Final Stages Of Snow Thaw Reveal The Only Things To Survive The Storm Of Ages: Cigarette Butts And Dog Poop

WHAT THE HELL HAVE YOU PEOPLE BEEN DOING??? While we are surely not the first people to notice this, it must be said: Now that the snow is gone, Philadelphia, we can see your soul. It is a thin, greasy smear of weeks-old dog feces and a truly obscene amount of cigarette butts. AND IT IS EVERYWHERE. It’s like a fucking episode of Hoarders walking around this city. I mean, I know we all let everything kinda go during the Storm Of Ages, but dear God, it’s like a frat house here, everywhere. Luckily, Philly Spring Cleanup Day isn’t too far off, but in the meantime, welcome to The Image Everyone Else Has Of Us Already. Sigh.

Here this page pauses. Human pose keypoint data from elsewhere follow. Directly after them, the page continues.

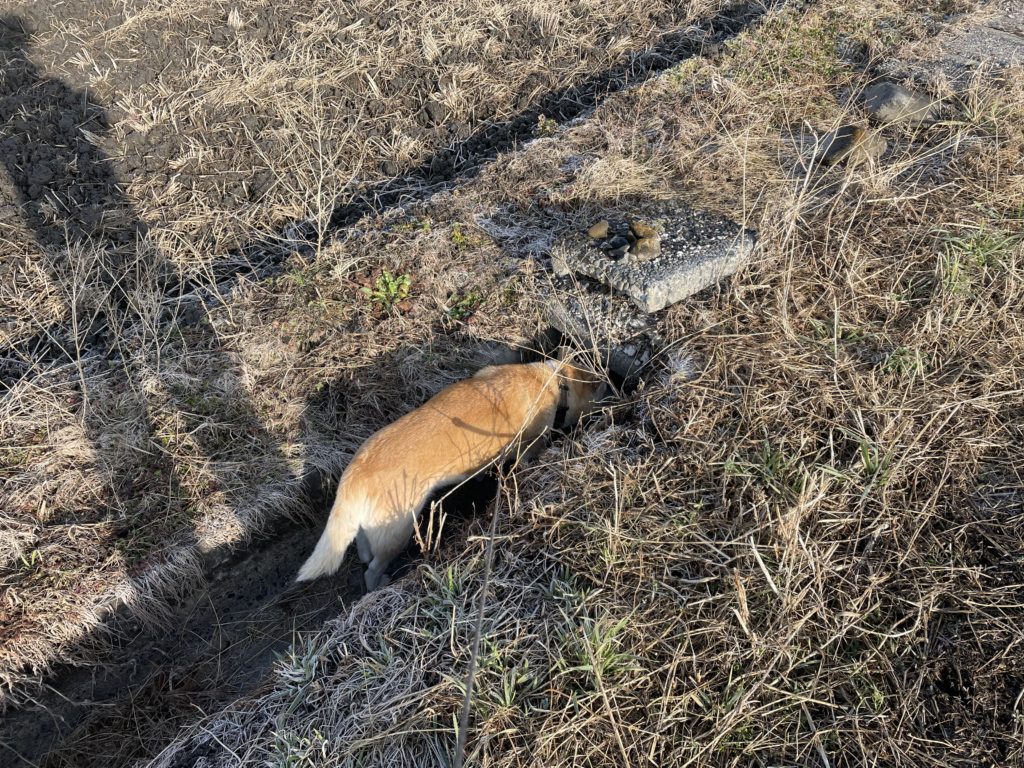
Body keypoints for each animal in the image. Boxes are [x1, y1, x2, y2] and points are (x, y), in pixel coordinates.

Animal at [296, 359, 605, 591]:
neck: (552, 380)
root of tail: (356, 474)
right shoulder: (529, 446)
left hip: (370, 527)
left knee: (362, 548)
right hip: (397, 531)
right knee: (371, 570)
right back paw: (378, 585)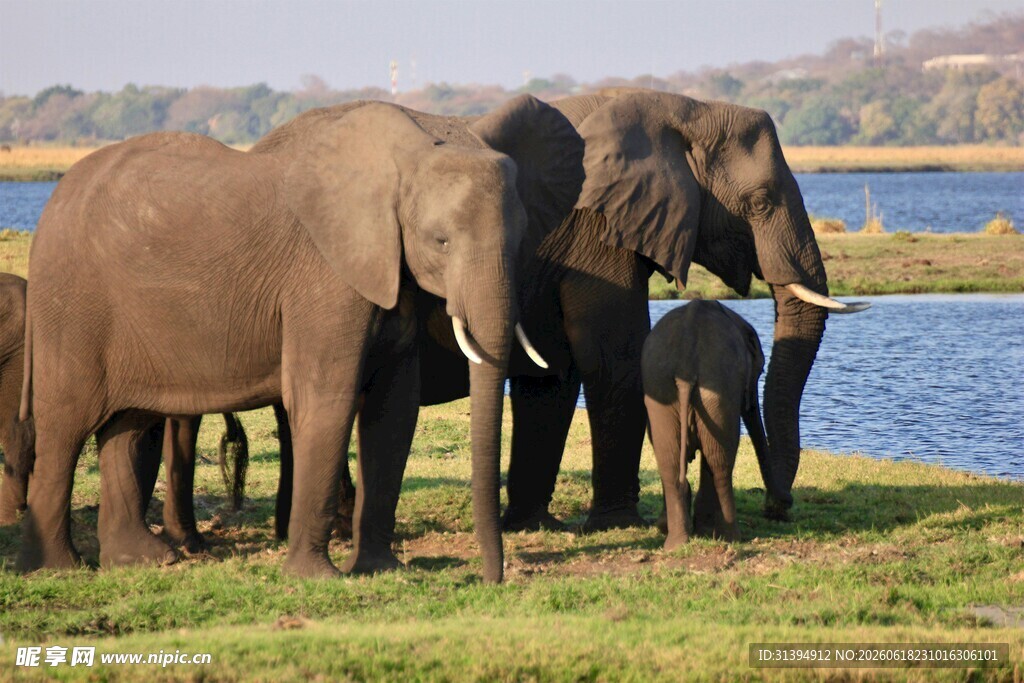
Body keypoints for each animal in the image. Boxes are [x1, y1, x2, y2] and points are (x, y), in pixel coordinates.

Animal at [18, 94, 583, 584]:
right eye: (440, 242)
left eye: (521, 241)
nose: (492, 578)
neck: (413, 149)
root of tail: (48, 209)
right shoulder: (324, 276)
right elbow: (326, 398)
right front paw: (318, 578)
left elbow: (393, 408)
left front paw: (380, 569)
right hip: (71, 306)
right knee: (67, 423)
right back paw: (55, 569)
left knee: (130, 424)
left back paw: (141, 561)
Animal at [642, 300, 788, 547]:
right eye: (759, 372)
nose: (781, 508)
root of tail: (685, 365)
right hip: (717, 389)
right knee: (720, 461)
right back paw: (731, 536)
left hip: (660, 388)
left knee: (670, 461)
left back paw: (676, 543)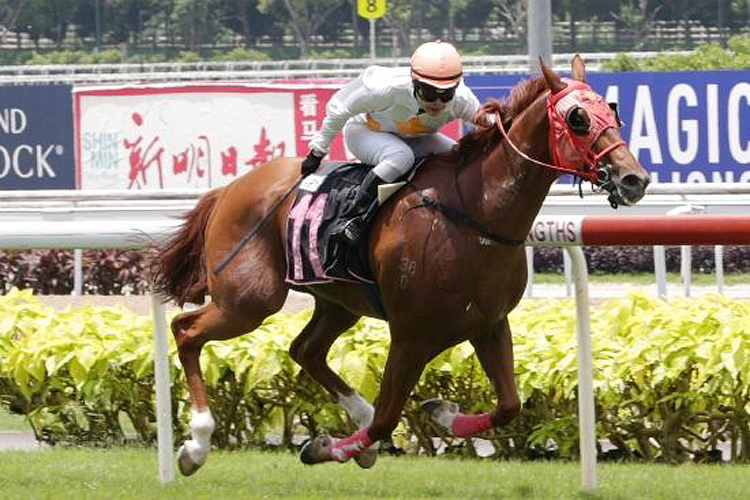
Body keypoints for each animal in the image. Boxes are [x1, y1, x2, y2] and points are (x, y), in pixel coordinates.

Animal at [153, 56, 652, 474]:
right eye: (578, 119)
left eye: (614, 113)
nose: (635, 179)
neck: (474, 214)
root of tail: (230, 188)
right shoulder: (412, 335)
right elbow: (388, 419)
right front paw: (323, 447)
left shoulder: (488, 322)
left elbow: (509, 404)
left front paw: (444, 413)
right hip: (249, 298)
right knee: (187, 331)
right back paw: (196, 445)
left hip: (337, 300)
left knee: (305, 350)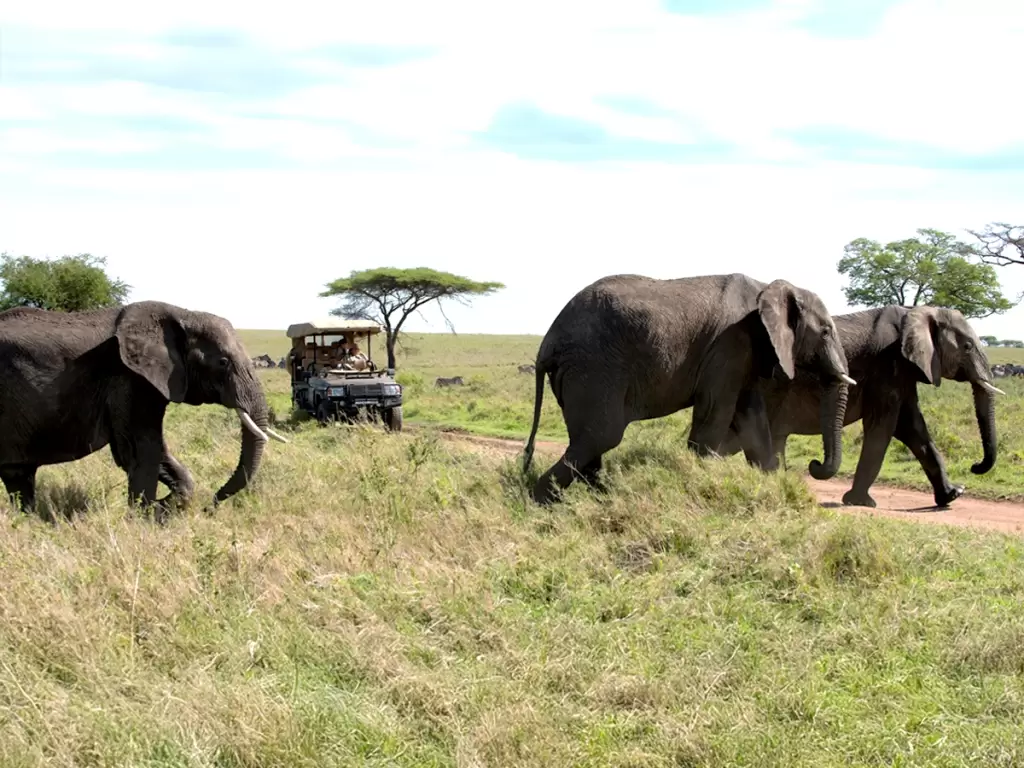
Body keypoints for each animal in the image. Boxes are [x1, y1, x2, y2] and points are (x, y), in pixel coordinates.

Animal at [0, 300, 289, 516]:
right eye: (223, 362)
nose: (211, 507)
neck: (182, 314)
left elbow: (152, 452)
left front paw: (161, 509)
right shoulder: (130, 378)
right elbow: (140, 450)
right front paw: (144, 519)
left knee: (19, 476)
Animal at [522, 273, 856, 504]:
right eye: (826, 332)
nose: (814, 465)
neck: (769, 286)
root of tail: (547, 343)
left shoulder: (744, 354)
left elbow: (753, 420)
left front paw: (773, 489)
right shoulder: (728, 346)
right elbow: (714, 417)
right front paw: (700, 484)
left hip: (578, 373)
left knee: (588, 440)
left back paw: (601, 498)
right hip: (593, 368)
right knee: (601, 436)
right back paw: (543, 502)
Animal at [718, 304, 1003, 508]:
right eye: (967, 346)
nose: (975, 466)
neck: (915, 311)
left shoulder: (903, 373)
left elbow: (914, 430)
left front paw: (952, 495)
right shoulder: (887, 365)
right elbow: (882, 428)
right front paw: (860, 502)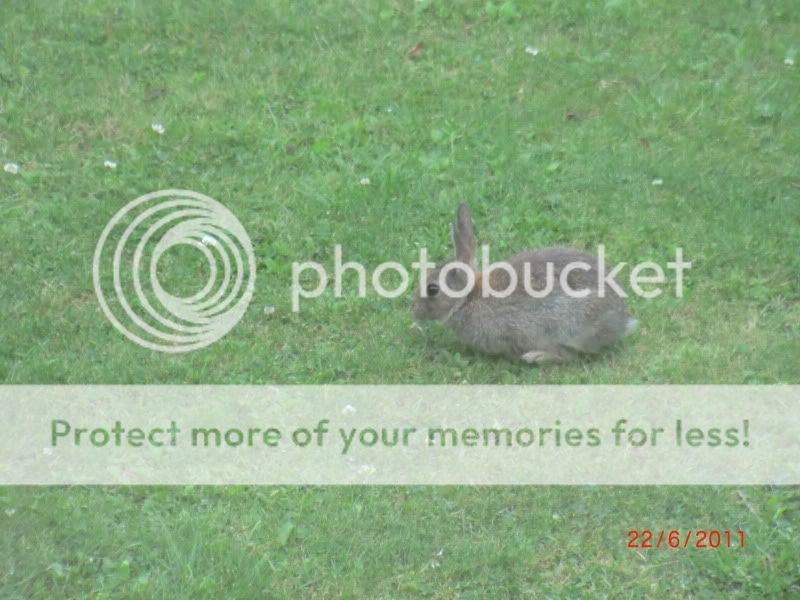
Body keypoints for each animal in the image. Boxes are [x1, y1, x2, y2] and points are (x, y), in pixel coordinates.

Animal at [412, 204, 636, 364]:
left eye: (432, 289)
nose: (414, 310)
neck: (467, 298)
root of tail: (620, 322)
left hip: (567, 328)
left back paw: (535, 357)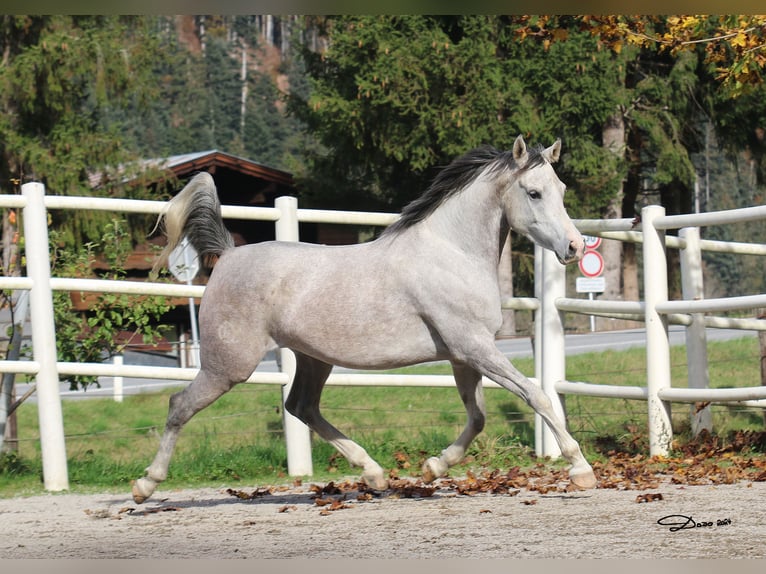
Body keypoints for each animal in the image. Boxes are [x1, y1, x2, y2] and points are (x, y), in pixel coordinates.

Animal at [132, 135, 596, 504]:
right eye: (533, 193)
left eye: (560, 188)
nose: (574, 247)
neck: (451, 253)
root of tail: (228, 256)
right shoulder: (473, 346)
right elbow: (536, 395)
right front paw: (581, 470)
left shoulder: (464, 354)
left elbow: (479, 416)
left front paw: (432, 467)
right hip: (228, 366)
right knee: (180, 406)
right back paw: (144, 486)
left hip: (313, 358)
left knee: (301, 406)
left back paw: (374, 475)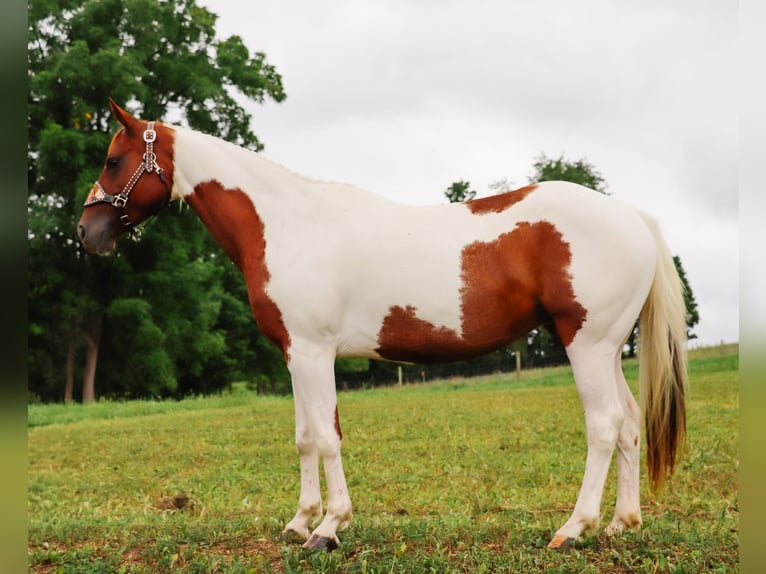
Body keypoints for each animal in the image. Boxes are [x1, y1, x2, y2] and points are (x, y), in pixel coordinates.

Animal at [77, 100, 687, 551]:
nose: (86, 232)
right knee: (630, 424)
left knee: (605, 425)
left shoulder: (314, 353)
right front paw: (299, 521)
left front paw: (328, 527)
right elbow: (305, 437)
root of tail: (632, 217)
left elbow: (327, 436)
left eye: (113, 160)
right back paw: (619, 525)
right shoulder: (295, 354)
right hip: (607, 349)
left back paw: (572, 529)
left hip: (586, 344)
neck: (287, 224)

5 Responses to “Final Stages Of Snow Thaw Reveal The Only Things To Survive The Storm Of Ages: Cigarette Butts And Dog Poop”

  1. Larry Says:

    Yeah, I started to see that today, too. Bloody disgusting!

  2. wallspro Says:

    south front st. is like a dog poop gauntlet!

  3. lord_whimsy Says:

    See you in spring.

  4. worldb Says:

    Yesterday I passed by a pile with a grimy gray band-aid on it. I leave it to the pros to construct a metaphor from that.

  5. pinchefresco Says:

    Ohhhh don’t worry. All that snow should be back by the weekend.